Did she but know it, Hope had just taken a step beyond truce and toward that alliance Joshua had mentioned.

“I would be honored,” Joshua said, “to escort you on any calls, business or personal.”

“What of the kissing?” Hope asked, glancing up at a crossbeam perfectly positioned to hold a sprig of mistletoe. “Was that an error in judgment?”

“I was honored by the kissing too,” Joshua said. “And I do not now, nor will I ever, regard kissing you as a misstep of any kind. I wasn’t sure I would ever…”

Hope nodded. “I wasn’t either. Wasn’t sure it mattered. Do you know something else?”

Please say you’d like to kiss me again. “What else?”

“I am relieved that your solicitor wasn’t in. I want this Yuletide calm, Joshua Penrose. I want a few days of peace and plenty, of merriment and rejoicing. I intend to have them.”

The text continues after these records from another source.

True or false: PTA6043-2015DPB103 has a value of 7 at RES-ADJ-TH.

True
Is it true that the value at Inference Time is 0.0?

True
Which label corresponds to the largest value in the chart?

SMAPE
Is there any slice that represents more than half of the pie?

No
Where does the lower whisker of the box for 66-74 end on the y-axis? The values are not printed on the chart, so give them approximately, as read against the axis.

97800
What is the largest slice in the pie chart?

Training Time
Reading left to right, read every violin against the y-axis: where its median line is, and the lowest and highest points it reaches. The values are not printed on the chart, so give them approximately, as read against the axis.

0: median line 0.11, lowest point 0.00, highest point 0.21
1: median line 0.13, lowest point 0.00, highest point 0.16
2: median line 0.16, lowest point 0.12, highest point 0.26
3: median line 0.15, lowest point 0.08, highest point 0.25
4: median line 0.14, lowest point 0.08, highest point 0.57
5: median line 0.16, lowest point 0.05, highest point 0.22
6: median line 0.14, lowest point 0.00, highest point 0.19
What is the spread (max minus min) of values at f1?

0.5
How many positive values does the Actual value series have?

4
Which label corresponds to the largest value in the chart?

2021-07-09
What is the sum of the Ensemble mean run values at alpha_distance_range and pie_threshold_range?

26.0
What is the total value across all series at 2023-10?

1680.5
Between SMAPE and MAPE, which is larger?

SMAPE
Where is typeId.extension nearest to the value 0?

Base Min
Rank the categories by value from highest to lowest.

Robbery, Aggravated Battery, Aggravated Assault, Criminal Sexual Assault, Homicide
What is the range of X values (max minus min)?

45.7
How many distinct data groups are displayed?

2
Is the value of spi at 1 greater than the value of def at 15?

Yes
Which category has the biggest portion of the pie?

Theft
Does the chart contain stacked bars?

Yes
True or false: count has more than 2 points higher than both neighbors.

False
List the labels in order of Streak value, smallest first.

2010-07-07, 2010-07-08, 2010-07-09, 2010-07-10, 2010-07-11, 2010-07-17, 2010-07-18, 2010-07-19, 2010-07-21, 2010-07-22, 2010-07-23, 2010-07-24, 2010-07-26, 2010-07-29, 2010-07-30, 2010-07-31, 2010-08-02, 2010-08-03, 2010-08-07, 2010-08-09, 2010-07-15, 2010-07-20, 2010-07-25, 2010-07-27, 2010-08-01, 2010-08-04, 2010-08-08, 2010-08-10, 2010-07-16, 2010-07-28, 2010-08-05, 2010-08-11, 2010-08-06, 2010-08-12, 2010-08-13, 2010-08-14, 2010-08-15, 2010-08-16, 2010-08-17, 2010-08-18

Will you have me? Rather than ask that question, Joshua wrestled with the notion that he was to become Hope’s first venture in the direction of merry widowhood. She was attracted to him, he was convenient, and he was apparently willing, except…

No, he was not capable of dalliance. Not yet, maybe never again.

“We have our truce, then,” Joshua said. “Peace and plenty, and no thought for what the New Year might bring, unless it’s a happy thought.”

“And a few sprigs of mistletoe might liven up the old place considerably. I’d better start supper.” Hope swished off down the corridor, leaving a ringing silence in her wake.

Joshua wasn’t sure what exactly had shifted between him and Hope, though he was fairly certain the shift had been in a positive direction. He was equally certain that the old place would indeed benefit from a few dozen tastefully displayed sprigs of mistletoe.